Obortion

The sky grieved with us today, more sorely as the day wound down.
 
But this morning, I looked up at the dark blanket over us… and saw a hole off to the southwest.  Behind it was another cloud layer with two more holes in it; and through the larger were some higher-altitude clouds whose tops reflected the sun.  Behind those was the soft, blue sky.
 
 
In his logical tunnelling the other day, the eldest Marshall boy reminded me of the Church having forbidden abortion in all but some rare cases, in which it was only strongly discouraged.  Later, I read a Catholic writer making an astonishing but obvious claim…
"After all, if abortion is not seriously wrong, why mount such an effort against it?"

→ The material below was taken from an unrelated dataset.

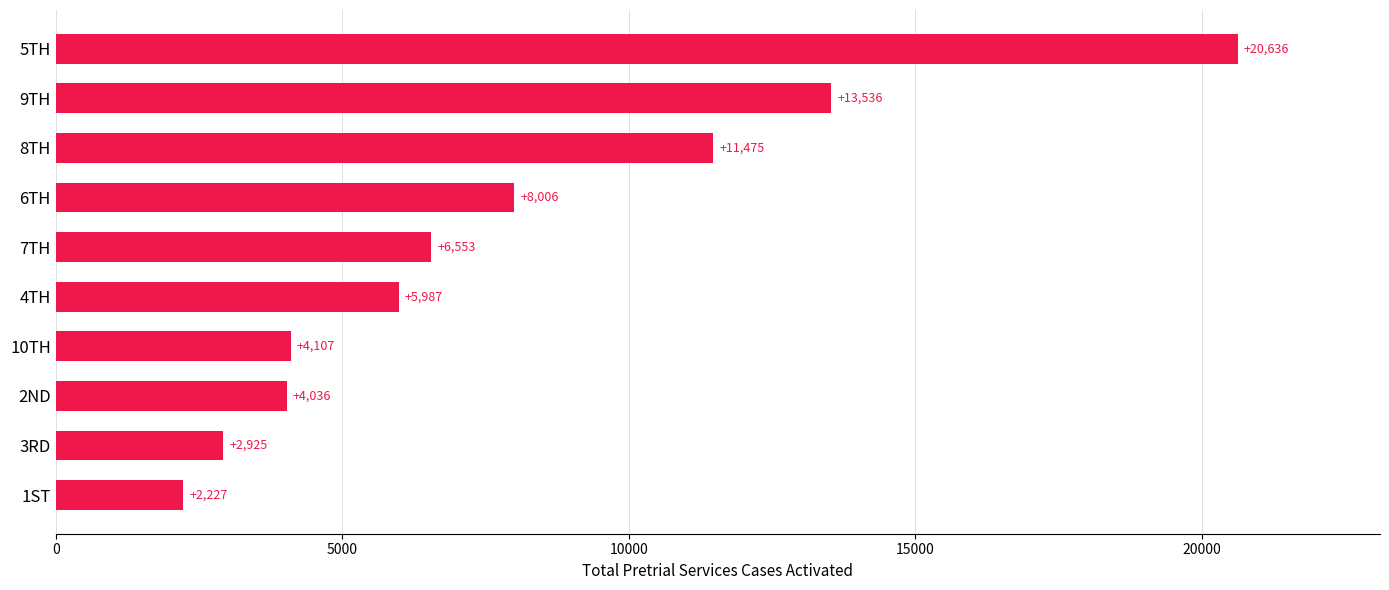

At which category does the chart reach its minimum across all series?

1ST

He had repeated Richard’s earlier claim that "nobody … (including Democrats) … supports or advocates" abortion, and he repeated Richard’s hijacked argument that changing economic conditions were the best method (and Obama’s method) to reduce abortion.
 
But the point can’t be denied…:
 
If abortion is wrong at all, and if you want to reduce the need for it… in other words, if it actually is a crime against another person… then how can you not outlaw it immediately?  How can you legalise crime against others?  It’s Jim Crow.
 
…But then… if it’s wrong at all, and if you want to reduce it, and if it’s regrettable, and a crime…
 
…Then how can you excuse it in any case whatsoever?  Neither the rapist’s child nor the incestor’s child is a rapist or incestor, worthy of death.
 
So the Church rests its exemptions on other things — not on the protection of innocent lives.  The Church excuses it on… either a timeless (and Biblical) form of justice, upholding family ties and family guilt along with them, so that the rapist ought to be punished through his posterity… or a heightened sensitivity to women’s rights, by which a woman’s choice (or non-choice) of conception is the absolute determinant of whether she should be a mother.
 
Except for these other-worldly views, then as this Catholic pointed out… if rape abortion is not completely prohibited as an assault on innocent life… it’s because the victim is not yet considered "innocent life" — not yet a person.
 
For the Church, then, what’s the reason for hating abortion while STILL allowing it for rape?  It’s not because it takes a life, but because… what?
 
Because it prevents a life or distorts a life, or delays it, or messes it up, or whatever.  Which is an entirely different ballpark — not yet the ballpark of contraception, but neither that of murder.  And in this ballpark, we have no room to put up little crosses for the 46 million dead American babies, or hang up their cute little shoes on signs, or something.
 
 
 
And without some mitigating viewpoint, if we lose and abortion goes completely legal, as fornication before it, then… so what?  Those dead babies are not really dead, because they weren’t really babies, and it’s just another serious sin to repent of when you join the Church.  And it’s no longer quite the deal-breaker it was for any LDS who wants to vote Democrat (although the other deal-breakers certainly remain).
 
So, excepting those views I mentioned, the aborted child is not lost from mortality.
 
Yes, it’s a consoling thought…
 
…But…
 
…It’s one without a resolution.  Because theologically, it ties our hands against those measures that reduce abortion.  We can still work against it and preach against it, sure, like we preach against alcohol or porn… but not with the necessary fervour of a crusade against the slaughter of the innocent.
 
And the effort will fail, as Prohibition failed and obscenity laws failed.  I agree with the Catholic.  Only an innocent-human-life-based opposition to abortion will succeed, not some weak campaign of letting people know it’s "wrong" for ambiguous reasons, when people today are delighted to harm themselves in any way they can.
 
Ah… what can we do… besides taking those other views, of course, or one like them… which would still plant us firmly within the Christian mainstream interpretation…
 
 
Anyway, our nation stumbles tonight — not repealing the unpopular good of Prohibition, but repealing the unpopular good of Bush.  So let us cast ourselves into this tar pit and see if we’re any happier.  Forgive us, our dear grandchildren, us who voted McCain — as we forgive our forebears who voted to keep brain poison illegal, yet were overpowered by their prophetically blind peers.
 
Strangely, for two nights I’ve had nightmares of an Obama win.  Now it’s sadly upon us.  But at least I can sleep easier, dreaming of some happier future.